At Fashion Revolution, we say Be Curious, Find Out, Do Something. As we enter our seventh year of campaigning, we are very proud of our collective achievements: we certainly have made more people more curious, and so millions of citizens have taken it upon themselves to find out more.  Now is the time to Do Something. Bring your activism home. Turn it into daily actions: mend, repair, resell, learn a craft, fix a shoddy hemline that needs a stitch. Investigate your clothes: look at the labels, expose their details, research the brands. Take a closer look at a composition label that goes nowhere near telling you the full list of ingredients; a ‘Made In’ label that tells you nothing about where the fabric was made or the raw materials were sourced.

 

 

As always, we want to hear from you. Keep us posted of your wardrobe activism. Tag us in your conversations and use our hashtags. We continue to ask #WhoMadeMyClothes to show our solidarity with the garment workers, and we are also asking #WhatsInMyClothes to help begin a wider conversation about the ingredients – the plastics, chemicals and polluting microfibres – that are not disclosed on our care labels.

But most importantly, use your activism to help others. Use your voice, and help us to raise awareness of the most vulnerable people in the fashion industry – the garment workers without health care or sickpay,  whose living and working conditions will  be made even more acute by this pandemic.

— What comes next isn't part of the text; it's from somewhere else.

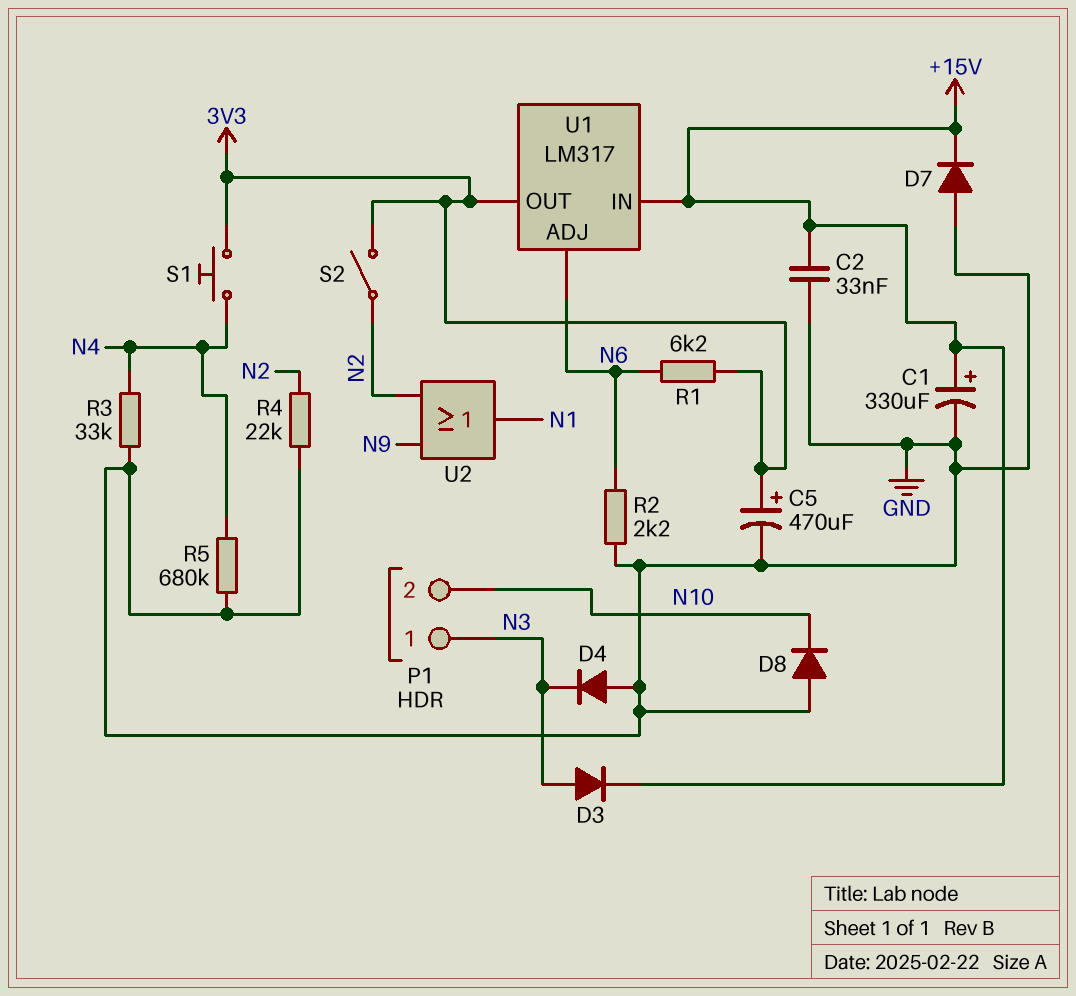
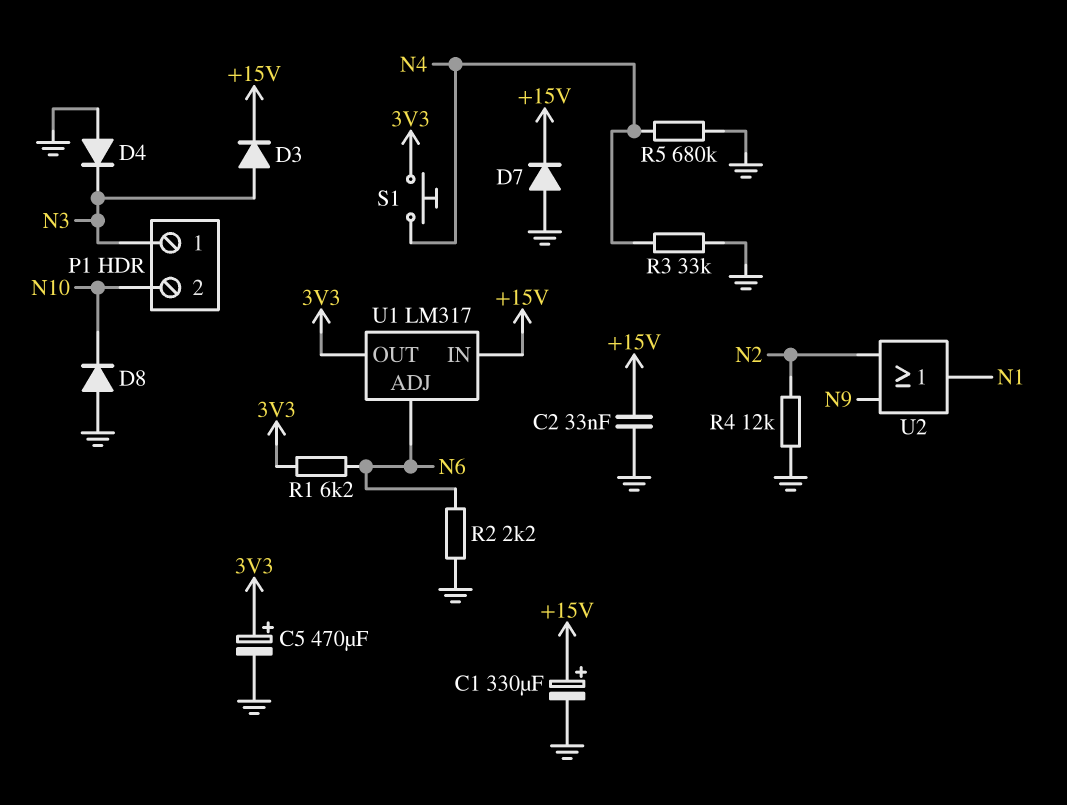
R4: 22k (GND, N2) -> 12k (GND, N2)
S2: switch (3V3, N2) -> none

Of course, we can all help out closer to home too. if you are a social media content whizz, consider helping a local business to support their communities; if you are a designer or maker, can you offer your help to your local coronavirus effort? If you have children off school, take the time to teach them the basics of sewing and mending. Wherever we can, we will use our voice and our skills to help others.

 

 

We can use this crisis to pause: take stock, focus on our social conscience, reflect, and ensure that the drastic measures we are facing will lead us to be better prepared and more committed as we move to a more mindful, considerate future.